### To-do item
What lines of the data below include the word "الوركي"? Report them by copying each.

(Records from a dataset)
★ ★ ★ ★ ★ ★ ★

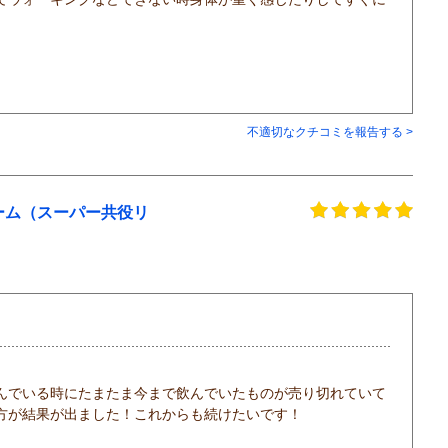
不適切なクチコミを報告する >
リーム（スーパー共役リ
んでいる時にたまたま今まで飲んでいたものが売り切れていて
方が結果が出ました！これからも続けたいです！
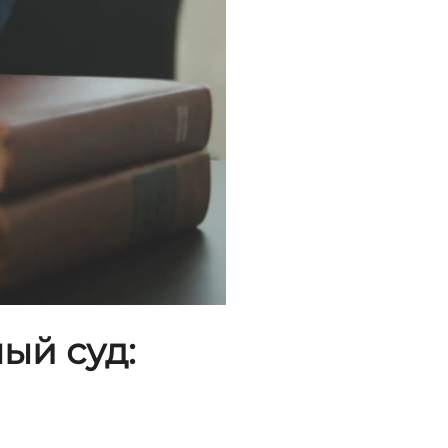
ый суд:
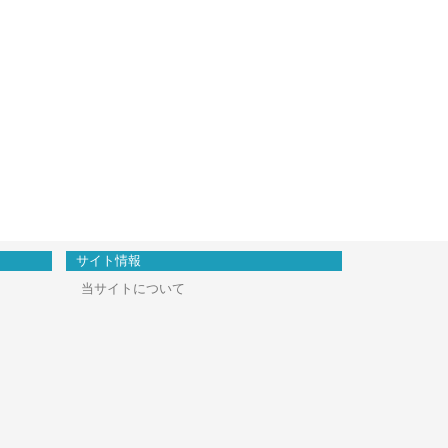
サイト情報
当サイトについて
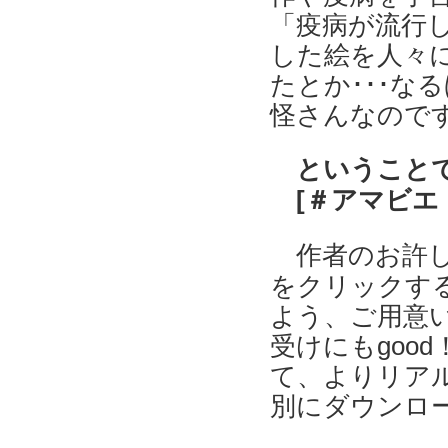
「疫病が流行
した絵を人々
たとか･･･な
怪さんなので
ということ
[＃アマビエ
作者のお許
をクリックす
よう、ご用意
受けにもgoo
て、よりリア
別にダウンロ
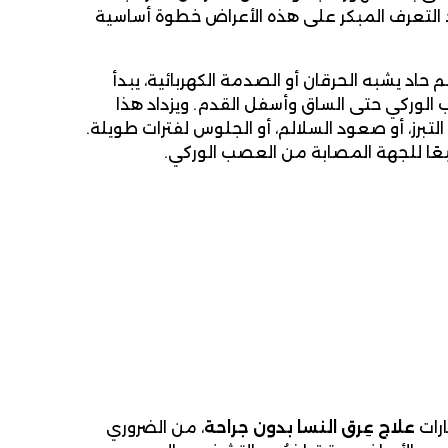
د التعرف المبكر على هذه الأعراض خطوة أساسية
 حاد يشبه الحرقان أو الصدمة الكهربائية، يبدأ
الوركي حتى الساق وأسفل القدم. ويزداد هذا
برز، أو صعود السلالم، أو الجلوس لفترات طويلة.
بعًا للجهة المصابة من العصب الوركي.
ارات
علاج عِرق النسا بدون جراحة
، من الضروري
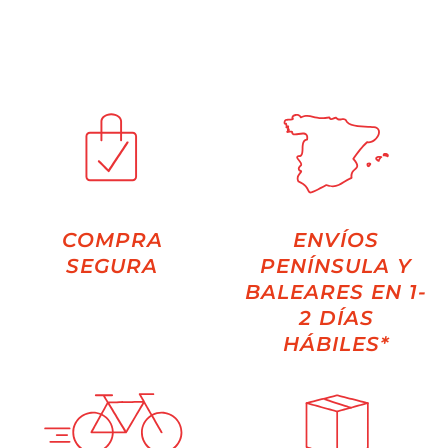
COMPRA
ENVÍOS
SEGURA
PENÍNSULA Y
BALEARES EN 1-
2 DÍAS
HÁBILES*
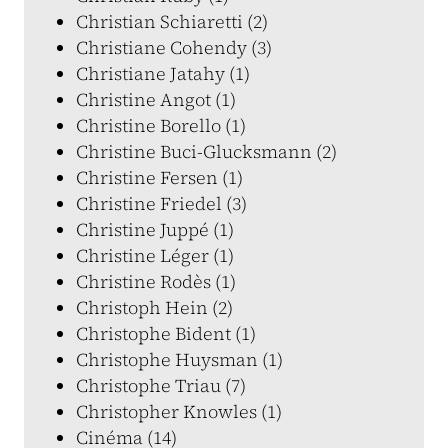
Christian Schiaretti (2)
Christiane Cohendy (3)
Christiane Jatahy (1)
Christine Angot (1)
Christine Borello (1)
Christine Buci-Glucksmann (2)
Christine Fersen (1)
Christine Friedel (3)
Christine Juppé (1)
Christine Léger (1)
Christine Rodès (1)
Christoph Hein (2)
Christophe Bident (1)
Christophe Huysman (1)
Christophe Triau (7)
Christopher Knowles (1)
Cinéma (14)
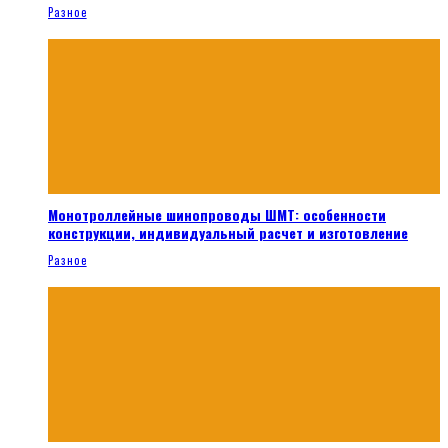
Разное
Монотроллейные шинопроводы ШМТ: особенности
конструкции, индивидуальный расчет и изготовление
Разное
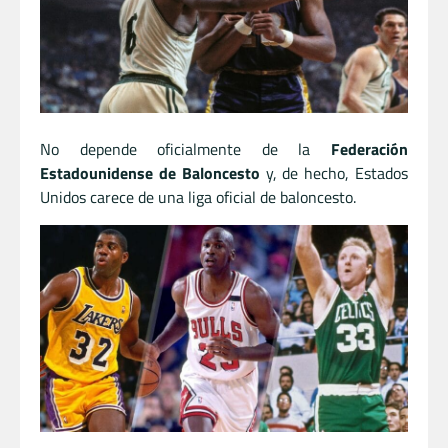
No depende oficialmente de la
Federación
Estadounidense de Baloncesto
y, de hecho, Estados
Unidos carece de una liga oficial de baloncesto.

★ ★ ★ ★ ★ ★ ★

### Your solution
الوركي حتى الساق وأسفل القدم. ويزداد هذا
بعًا للجهة المصابة من العصب الوركي.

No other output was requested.